# What is needed:
Could you quote the listing below word for word, from start to finish, leaving out the pictures?
==============================
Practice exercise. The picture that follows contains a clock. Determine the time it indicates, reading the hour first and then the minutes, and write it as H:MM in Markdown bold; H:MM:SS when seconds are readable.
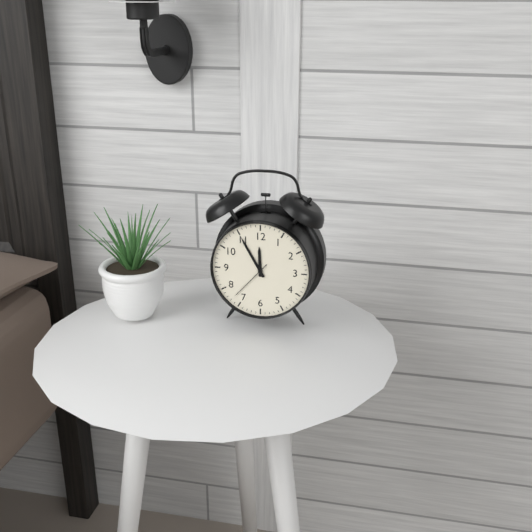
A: **11:55**
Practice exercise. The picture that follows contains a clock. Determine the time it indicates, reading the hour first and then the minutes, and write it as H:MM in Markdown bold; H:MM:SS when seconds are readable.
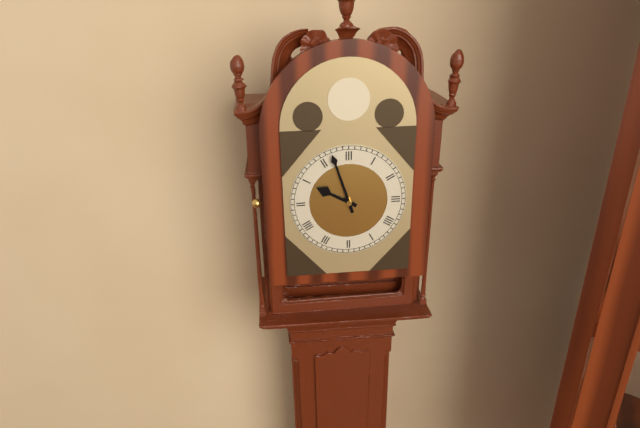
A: **9:57**
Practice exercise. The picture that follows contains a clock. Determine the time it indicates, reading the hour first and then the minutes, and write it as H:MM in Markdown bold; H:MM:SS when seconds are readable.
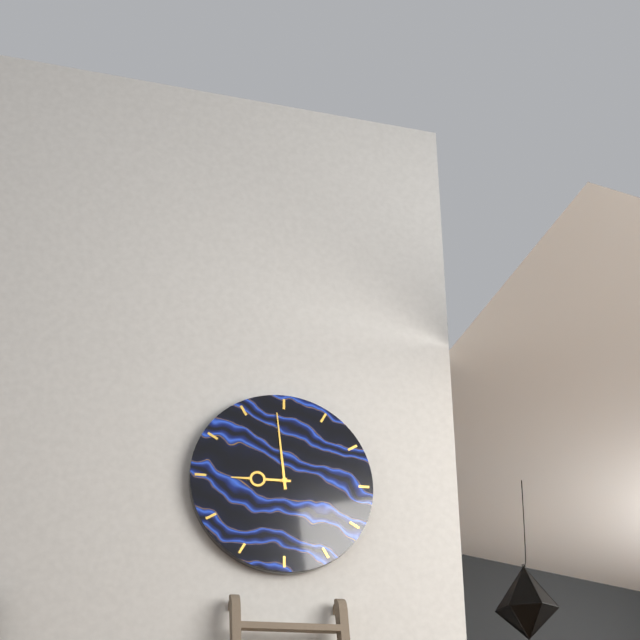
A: **8:59**
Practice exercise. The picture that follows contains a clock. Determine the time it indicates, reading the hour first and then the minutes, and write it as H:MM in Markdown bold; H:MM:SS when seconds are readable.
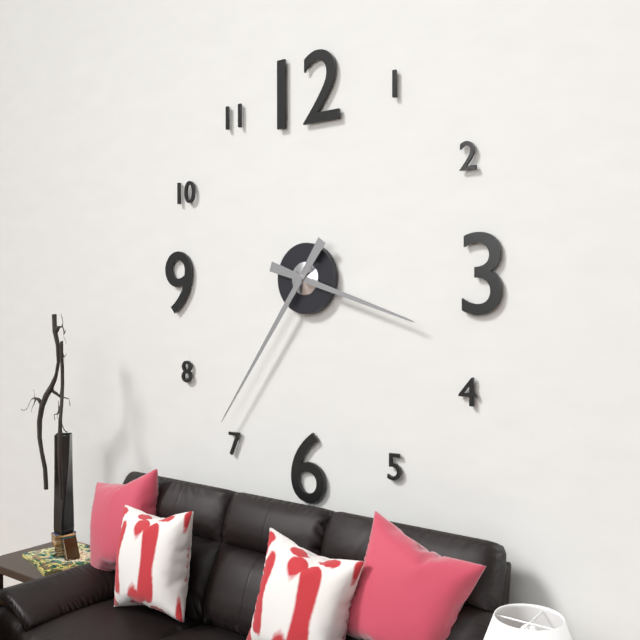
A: **3:36**
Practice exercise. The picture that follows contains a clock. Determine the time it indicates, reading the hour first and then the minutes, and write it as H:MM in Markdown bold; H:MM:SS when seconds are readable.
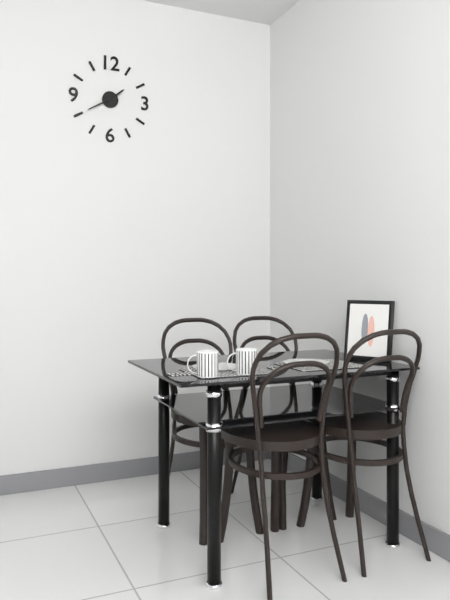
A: **1:40**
==============================
# Exercise answer:
Practice exercise. The picture that follows contains a clock. Determine the time it indicates, reading the hour first and then the minutes, and write it as H:MM in Markdown bold; H:MM:SS when seconds are readable.
A: **11:55**
Practice exercise. The picture that follows contains a clock. Determine the time it indicates, reading the hour first and then the minutes, and write it as H:MM in Markdown bold; H:MM:SS when seconds are readable.
A: **9:57**
Practice exercise. The picture that follows contains a clock. Determine the time it indicates, reading the hour first and then the minutes, and write it as H:MM in Markdown bold; H:MM:SS when seconds are readable.
A: **8:59**
Practice exercise. The picture that follows contains a clock. Determine the time it indicates, reading the hour first and then the minutes, and write it as H:MM in Markdown bold; H:MM:SS when seconds are readable.
A: **3:36**
Practice exercise. The picture that follows contains a clock. Determine the time it indicates, reading the hour first and then the minutes, and write it as H:MM in Markdown bold; H:MM:SS when seconds are readable.
A: **1:40**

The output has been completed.